Brench
Brench is a simple benchmark runner to help you measure the impact of optimizations. It can run the same set of benchmarks under multiple treatments, check that they still produce the correct answer, and report their performance under every condition.
Set Up
Brench is a Python tool.
There is a brench/
subdirectory in the Bril repository.
Get Flit and then type:
$ flit install --symlink --user
Configure
Write a configuration file using TOML. Start with something like this:
extract = 'total_dyn_inst: (\d+)'
benchmarks = '../benchmarks/*.bril'
[runs.baseline]
pipeline = [
"bril2json",
"brili -p {args}",
]
[runs.myopt]
pipeline = [
"bril2json",
"myopt",
"brili -p {args}",
]
The global options are:
extract
: A regular expression to extract the figure of merit from a given run of a given benchmark. The example above gets the simple profiling output from the Bril interpreter in-p
mode.benchmarks
(optional): A shell glob matching the benchmark files to run. You can also specify the files on the command line (see below).timeout
(optional): The timeout of each benchmark run in seconds. Default of 5 seconds.
Then, define an map of runs, which are the different treatments you want to give to each benchmark.
Each one needs a pipeline
, which is a list of shell commands to run in a pipelined fashion on the benchmark file, which Brench will send to the first command’s standard input.

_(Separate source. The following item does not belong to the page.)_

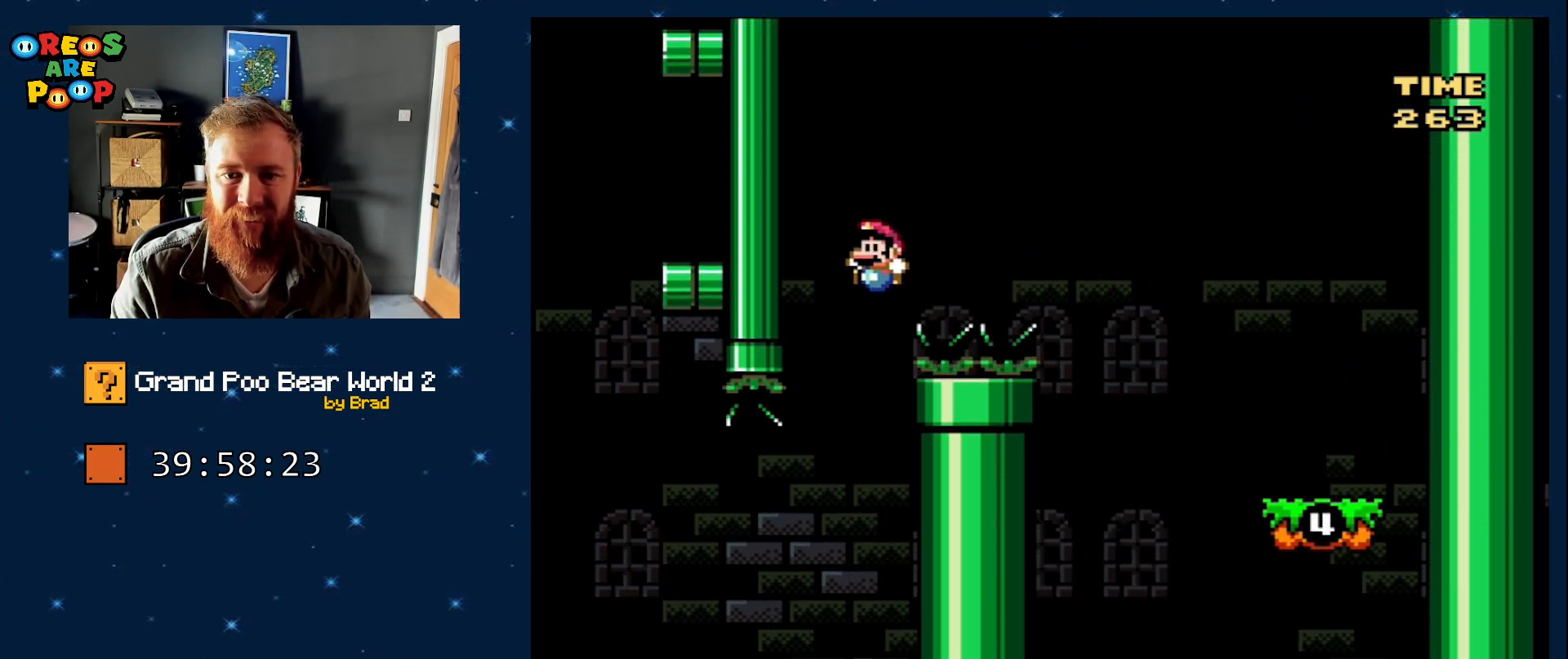
{"buttons": ["Y", "DPAD_LEFT"], "events": [[17, "DPAD_RIGHT", "down"], [150, "DPAD_RIGHT", "up"], [233, "DPAD_LEFT", "down"], [283, "B", "up"]]}
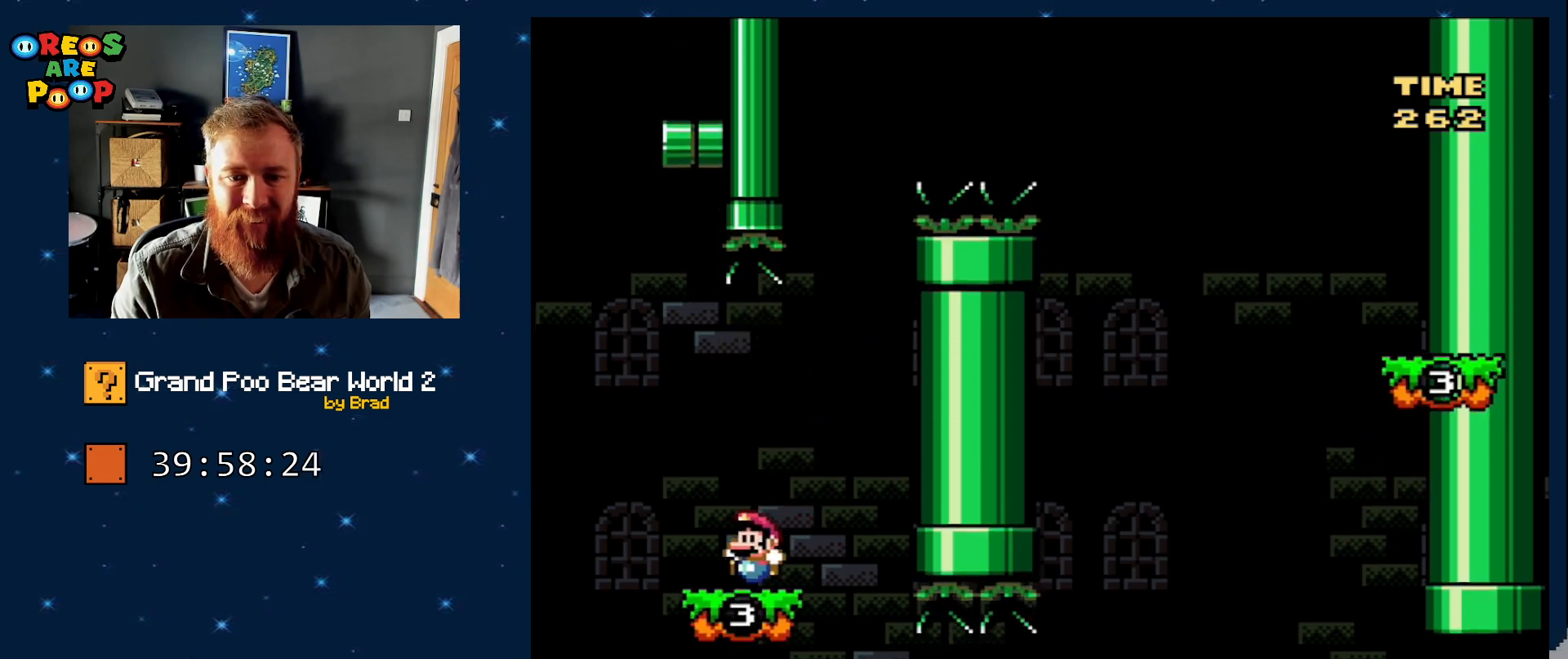
{"buttons": ["B", "Y", "DPAD_RIGHT"], "events": [[167, "B", "down"], [300, "DPAD_LEFT", "up"], [317, "DPAD_RIGHT", "down"]]}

The first run constitutes the “golden” output; subsequent runs will need to match this output.
Run
Just give Brench your config file and it will give you results as a CSV:
$ brench example.toml > results.csv
You can also specify a list of files after the configuration file to run a specified list of benchmarks, ignoring the pre-configured glob in the configuration file.

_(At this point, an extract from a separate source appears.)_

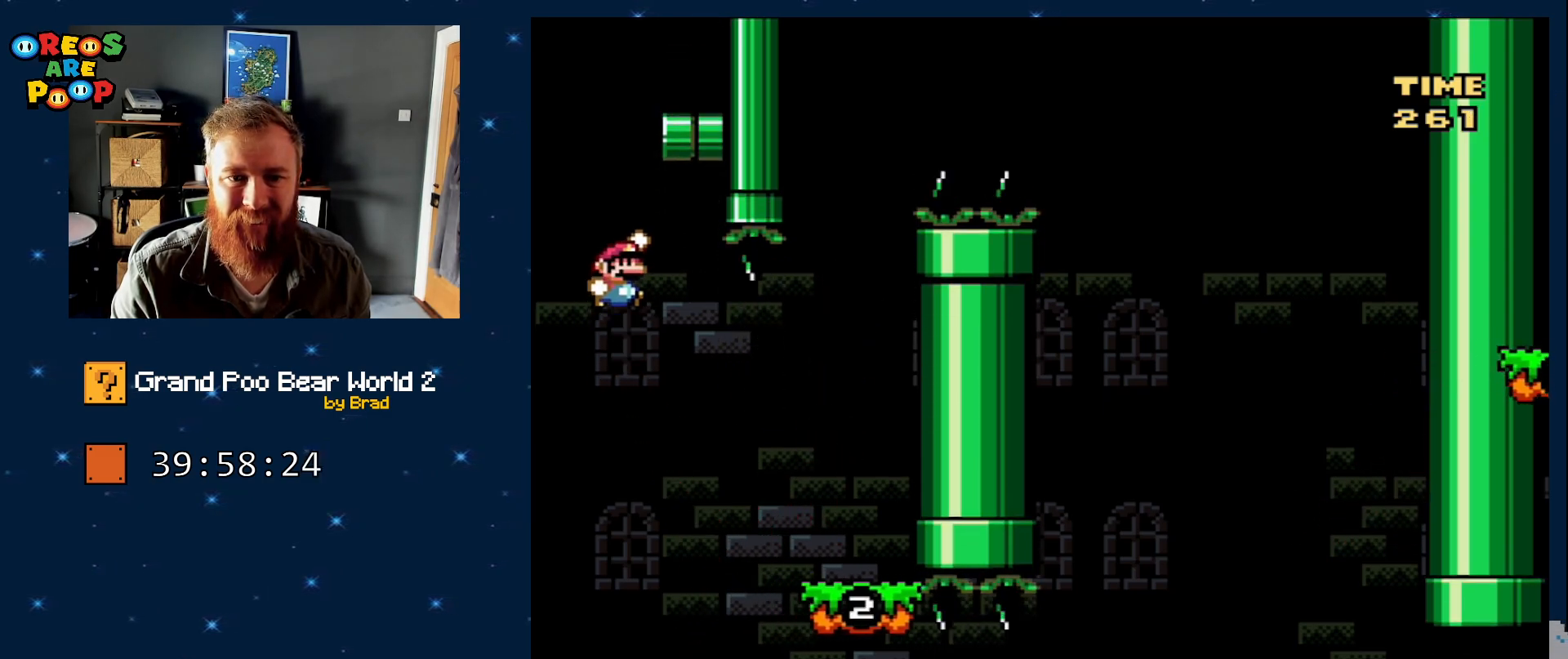
{"buttons": ["Y", "DPAD_LEFT"], "events": [[100, "DPAD_RIGHT", "up"], [183, "DPAD_LEFT", "down"], [500, "B", "up"]]}
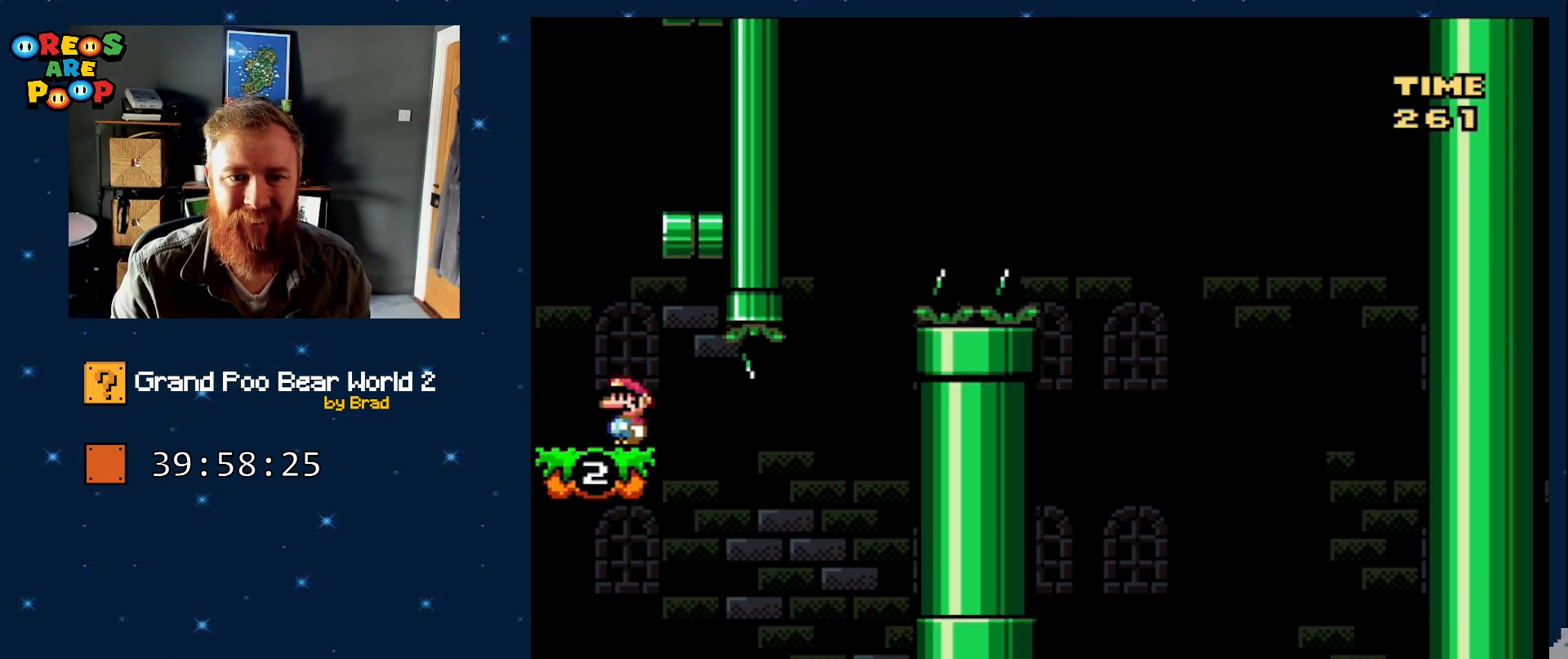
{"buttons": ["B", "Y", "DPAD_RIGHT"], "events": [[117, "B", "down"], [183, "DPAD_LEFT", "up"], [217, "DPAD_RIGHT", "down"]]}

The command has only one command-line option:
--jobs
or-j
: The number of parallel jobs to run. Set to 1 to run everything sequentially. By default, Brench tries to guess an adequate number of threads to fill up your machine.
The output CSV has three columns: benchmark
, run
, and result
.
The latter is the value extracted from the run’s standard output and standard error using the extract
regular expression or one of these three status indicators:
incorrect
: The output did not match the “golden” output (from the first run).timeout
: Execution took too long.missing
: Theextract
regex did not match in the final pipeline stage’s standard output or standard error.
To check that a run’s output is “correct,” Brench compares its standard output
to that of the first run (baseline
in the above example, but it’s whichever run
configuration comes first). The comparison is an exact string match.